La reciente elección de Milei como presidente vio también renacer un fenómeno que, más allá de su peso político, supone una preocupante degradación del rol presidencial y, por ende, de las instituciones argentinas.
No es raro ahora ver más tiempo en streaming, especialmente en el programa de Alejandro Fantino, donde se extiende por horas enteras hablando de coyuntura desde su particular mirada libertaria. Hasta ahí, podría pensarse que se trata de un presidente que busca acercarse a una audiencia joven y digital. Pero lo que preocupa no es sólo la duración de sus intervenciones, sino el contexto y el contenido: entre charlas serias se cuelan juegos y actos que rozan la comedia, como cuando le acercan muñecos para «hacer ventrículos» o participar en bromas que parecen más de un show de entretenimiento que de un mandatario en ejercicio.
Estos gestos y actitudes contribuyen a una imagen presidencial desdibujada, que más que fortalece el respeto institucional, lo pone en jaque. Mientras tanto, la gestión oficial se muestra dispersa: las provincias apenas reciben la atención presidencial, y el diálogo con los gobernadores recae casi exclusivamente en figuras como Guillermo Francos, dejando a Milei cómodo en la burbuja mediática en lugar de en las oficinas de gobierno y las provincias.
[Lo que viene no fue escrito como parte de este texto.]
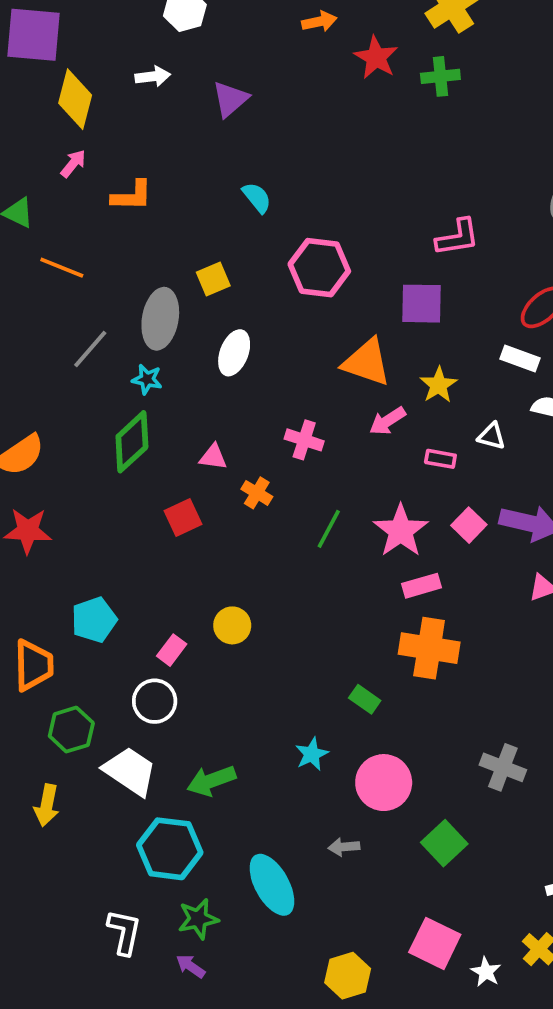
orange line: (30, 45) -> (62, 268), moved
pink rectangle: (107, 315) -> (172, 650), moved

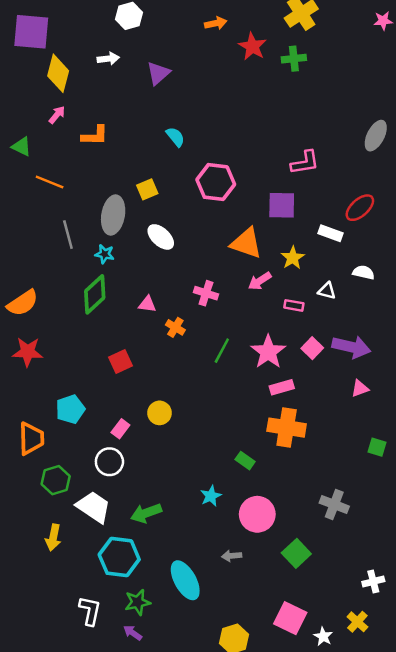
gray line: (90, 349) -> (68, 235), turned -56
white ellipse: (234, 353) -> (161, 237), turned -68
white rectangle: (520, 358) -> (331, 233), moved
red square: (183, 518) -> (120, 362), moved
yellow arrow: (47, 805) -> (53, 537), moved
Por otro lado, el presidente parece más interesado en viajar por países donde recibe premios que, bien calificados entre risas irónicas, algunos denominan “falopas” por la dudosa relevancia o impacto para la Argentina. Esto no solo reafirma una desconexión con las prioridades nacionales, sino que también refleja un culto excesivo a la figura de influencer más que a la de mandatario responsable.
Esta combinación de espectáculo mediático y ausencia efectiva en la gestión pone en riesgo la confianza ciudadana en las instituciones y en la Presidencia. Un presidente debe ser un símbolo de estabilidad y respeto, no un showman que participe en actos que le restan gravedad. La democracia argentina merece más que eso: merece instituciones fuertes, diálogo franco y compromiso real con el país.
En definitiva, lo que vemos con Milei es una degradación del estatus presidencial que podría marcar un precedente peligroso para el futuro institucional argentino, si no se revierte a tiempo.